António Mesquita
Passados mais de 20 anos sobre a primeira denúncia do crime ambiental sobre a saúde pública por um agricultor de Parkersburg, West Virginia, Wilbur Tennant, ainda lemos nas instruções das frigideiras e panelas a indicação de que o seu uso é inofensivo para a saúde "por se tratar de material inerte".
Confesso que apenas fui alertado para o problema depois de ver o filme de Todd Haynes "Dark Waters", ("Verdade Envenenada") de 2019.
É tão do outro mundo verificar que algumas coisas que todos fazemos todos os dias, aparentemente anódinas, produtos que somos estimulados a consumir (algumas vezes sem alternativa), mesmo que achemos que em geral a publicidade comercial não é de levar a sério, porque confiamos que existem regras e instituições para as fazer cumprir e, também porque não será do interesse de nenhuma empresa fazer "guerra de extermínio" aos que compram os seus artigos, que o caso reportado neste filme abala os próprios fundamentos da sociedade e a nossa confiança no futuro.
A DuPont de Nemours, um gigante da indústria química norte-americana, que foi processada judicialmente e teve de pagar 670 milhões de dólares a algumas das suas vítimas, por acção de um intrépido advogado, Rob Bilott, continua, pois, com conhecimento de causa, a fornecer as cozinhas de todo o mundo com o PFOA-C8 (*), conhecido por Teflon e seus derivados, um anti-aderente que impede que os alimentos se peguem às nossas frigideiras e panelas, sem ser molestada pelos serviços governamentais ou pelas autoridades da saúde pública.

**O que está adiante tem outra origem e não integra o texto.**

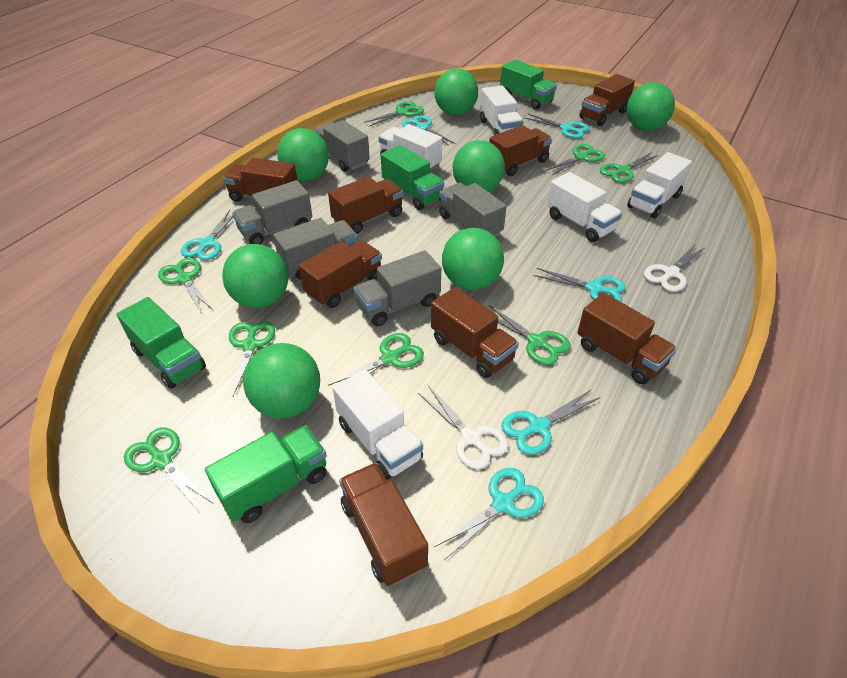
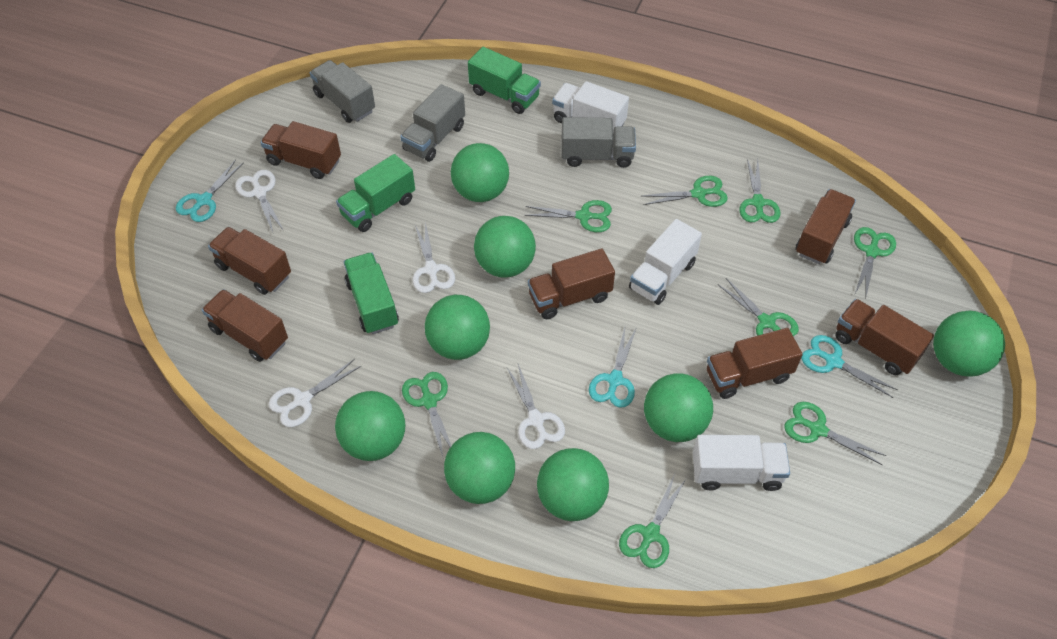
brown truck: [223,158,297,202] [298,240,382,308] [328,176,403,234] [339,463,428,586] [431,287,519,378] [490,125,552,176] [577,293,677,384] [579,74,635,126] = 8 -> [202,289,288,362] [208,227,291,295] [260,121,341,179] [528,248,615,319] [707,328,803,399] [795,189,856,264] [835,299,934,375] = 7
green ball: [222,244,288,308] [243,343,320,418] [277,128,329,181] [434,68,478,116] [442,228,504,290] [453,140,505,192] [627,82,675,131] = 7 -> [335,391,405,461] [425,295,490,360] [444,432,515,504] [451,143,509,202] [474,216,536,278] [537,448,609,521] [644,373,713,442] [933,311,1005,377] = 8
green truck: [117,297,206,389] [205,425,327,523] [381,145,444,210] [500,60,557,110] = 4 -> [336,154,415,232] [343,252,399,334] [468,47,541,114] = 3
grey truck: [232,180,312,244] [273,218,358,280] [313,120,370,172] [354,250,441,326] [439,183,506,237] = 5 -> [310,60,375,123] [400,84,465,162] [561,117,636,168] = 3
turquoise scissors: [181,210,233,260] [402,115,455,146] [434,468,544,560] [501,390,601,455] [525,114,590,139] [534,268,626,302] = 6 -> [176,160,244,222] [589,327,637,408] [801,335,898,398] = 3
white scissors: [418,386,508,469] [644,244,706,292] = 2 -> [235,170,284,232] [269,359,361,427] [413,222,455,293] [507,364,565,449] = 4
white truck: [333,369,423,480] [379,124,442,172] [480,85,523,135] [547,172,622,242] [627,152,692,218] = 5 -> [552,81,629,130] [629,219,702,305] [693,435,790,491] = 3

É preciso encontrar uma nova metáfora para esta invisibilidade do mal porque as indemnizações que esta empresa química teve de pagar abrangeram apenas uma pequeníssima parte das suas presumíveis vítimas. A complexidade do estudo (demorou alguns anos a análise das amostras de sangue recolhidas, no final dos anos noventa, a cerca de 60 mil dadores aliciados por um prémio, graças aos esforços de Bilott) não seria um problema para o Estado que evidentemente dispõe de outros meios que não estão ao alcance dum particular. Como se explica esta inacção dos poderes públicos?
Como era se supor, a DuPont tentou alterar a sua fórmula para responder às críticas, mas nada de relevante, afinal. Continuam por fazer testes mais extensivos quanto aos danos do Teflon e por provar que as "correcções" da empresa resolveram o problema.

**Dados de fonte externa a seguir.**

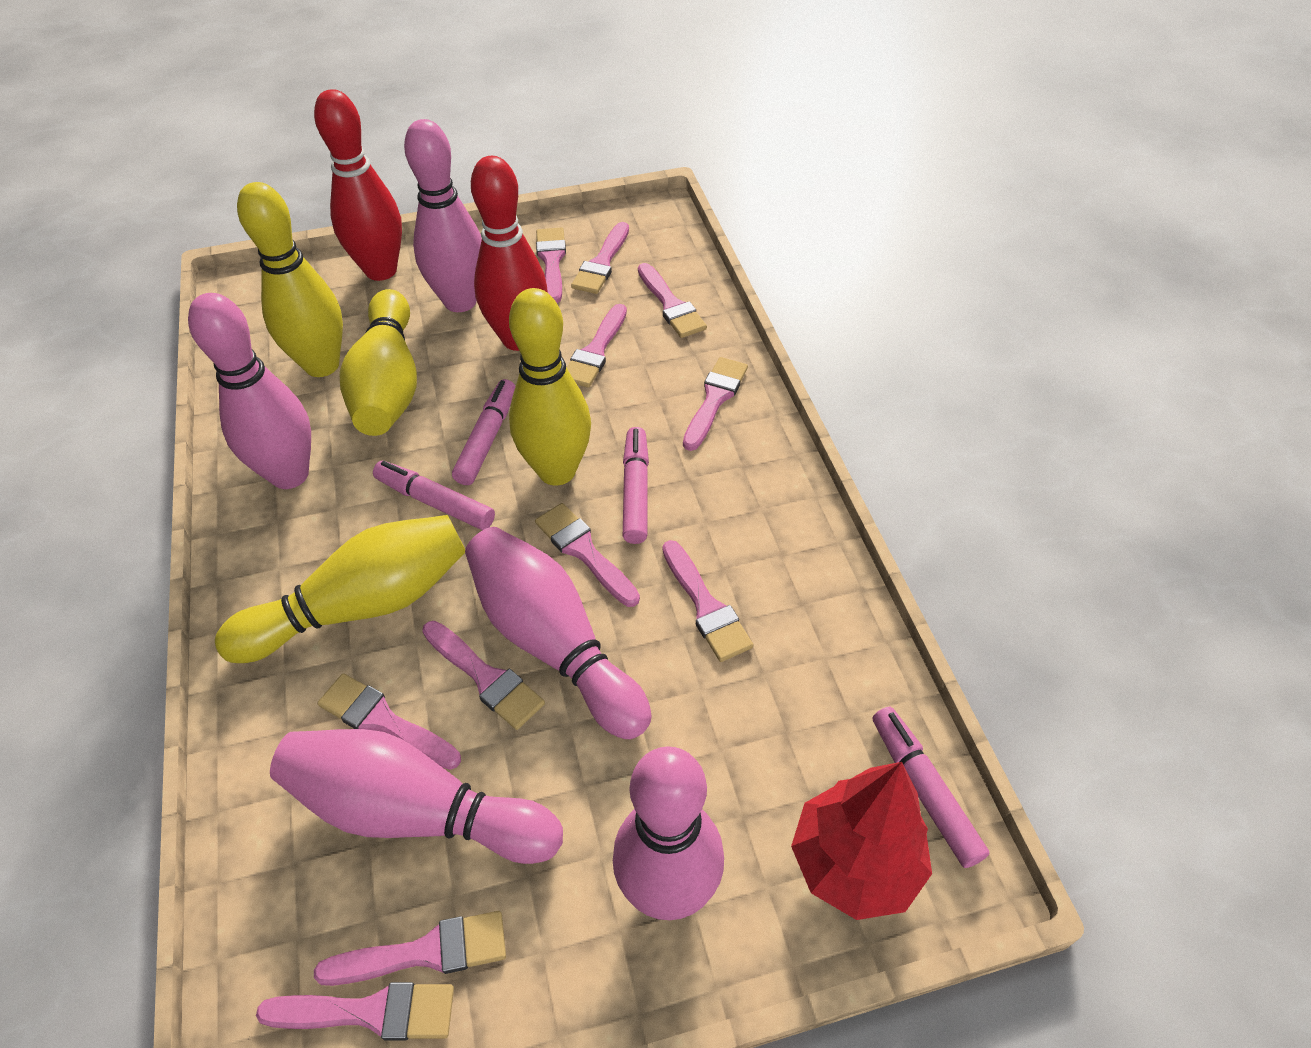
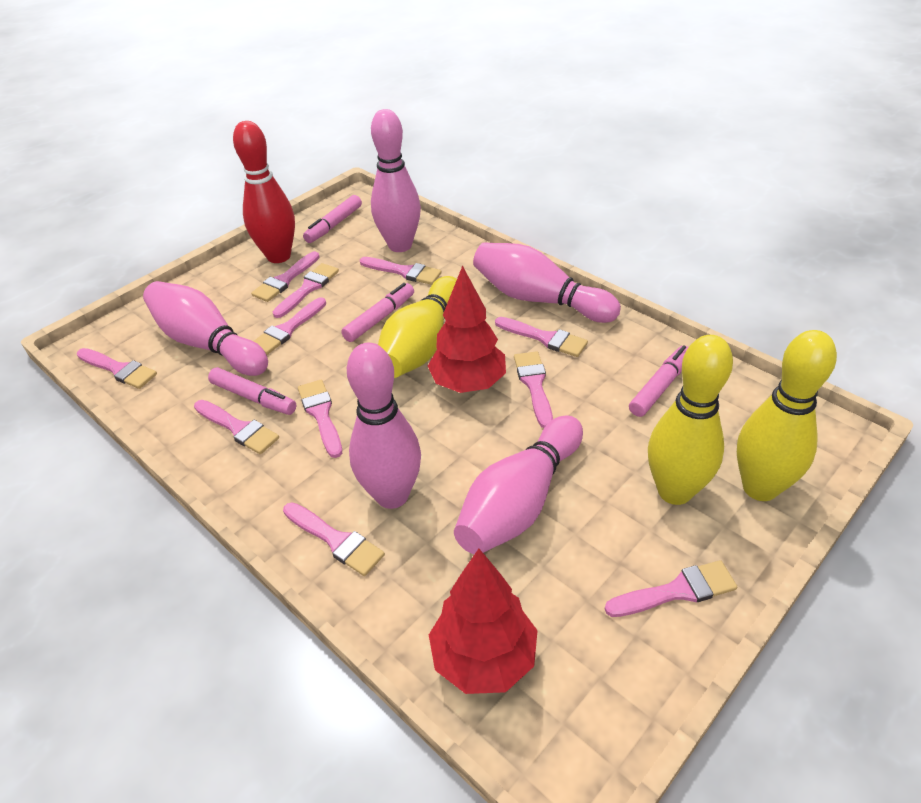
red bowling pin: [314,89,402,281] [471,156,547,351] = 2 -> [233,121,295,263] = 1
red tree: [791,762,932,920] = 1 -> [428,265,506,393] [429,549,538,694] = 2
yellow bowling pin: [215,515,465,663] [237,182,343,377] [339,289,417,436] [509,288,591,486] = 4 -> [378,276,457,378] [648,335,733,505] [737,330,837,501] = 3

Um filme é decerto alguma coisa e, se for suficientemente divulgado, esta impunidade talvez não seja por muito tempo. Mas que o bilião de lucros anuais da corporação não tenha sido afectado e que se continuem a vender esses utensílios por todo o mundo e a propalar mentiras sobre as consequências para a saúde do anti-aderente deixa-nos perplexos sobre a vulnerabilidade da democracia ao ignorar por tanto tempo as evidências.
Sobre o filme proprianente dito, é claro que o objectivo de denunciar o crime e o "complot" dum gigante da química para evitar que os seus lucros sejam beliscados, transcende a necessidade da arte cinematográfica. Não fosse esse o primeiro motivo, poderíamos desejar que a história fosse menos didáctica e que revelasse outros meandros da psicologia de grupo, por exemplo. Mas em nada essa consideração diminui, como é óbvio a urgência da mensagem cívica. E até poderíamos louvar a Todd Haynes e a sua equipa terem sabido evitar o tom panfletário.

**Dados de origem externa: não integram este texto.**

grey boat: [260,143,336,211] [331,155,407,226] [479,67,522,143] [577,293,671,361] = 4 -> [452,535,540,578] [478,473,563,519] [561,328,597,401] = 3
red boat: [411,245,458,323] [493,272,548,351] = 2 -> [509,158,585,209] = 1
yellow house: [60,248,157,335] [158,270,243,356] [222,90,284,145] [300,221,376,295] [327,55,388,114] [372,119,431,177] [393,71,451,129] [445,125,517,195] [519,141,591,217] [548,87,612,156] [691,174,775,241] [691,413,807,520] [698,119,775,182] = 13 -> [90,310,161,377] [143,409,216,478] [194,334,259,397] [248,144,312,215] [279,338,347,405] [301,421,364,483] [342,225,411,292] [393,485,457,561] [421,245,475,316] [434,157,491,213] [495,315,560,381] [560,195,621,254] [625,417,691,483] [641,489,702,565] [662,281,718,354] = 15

(*) "Dos compostos libertados pelo Teflon, existem:
- PFOS (ácido perfluoro-octanossulfônico): 14 gases e partículas, tóxicos ou cancerígenos, dos quais destacam-se pela extrema toxicidade:
- PFIB (perfluoroisobuteno), agente de guerra química 10 vezes mais tóxico do que o fosgênio utilizado na 1ª e 2ª Guerra Mundial;
- COF2 (fluoreto de carbonila) análogo ao flúor fosgênio;
- AMF ou MFA (monofluoroacetate) gás mortal mesmo em doses baixas;
- HF (ácido fluorídrico) gás altamente corrosivo;
- TFE (tetrafluoretileno) carcinogénico.
- PFOA (ácido perfluoro-octanoico)– toxina que acarreta problemas no fígado, sistema imunológico, defeitos de nascença e potencial carcinogénico. É libertado caso tenha sido usado na fabricação do revestimento teflon. Todavia caso não tenha sido usado, os seus substitutos como GenX também têm historial igualmente tóxico."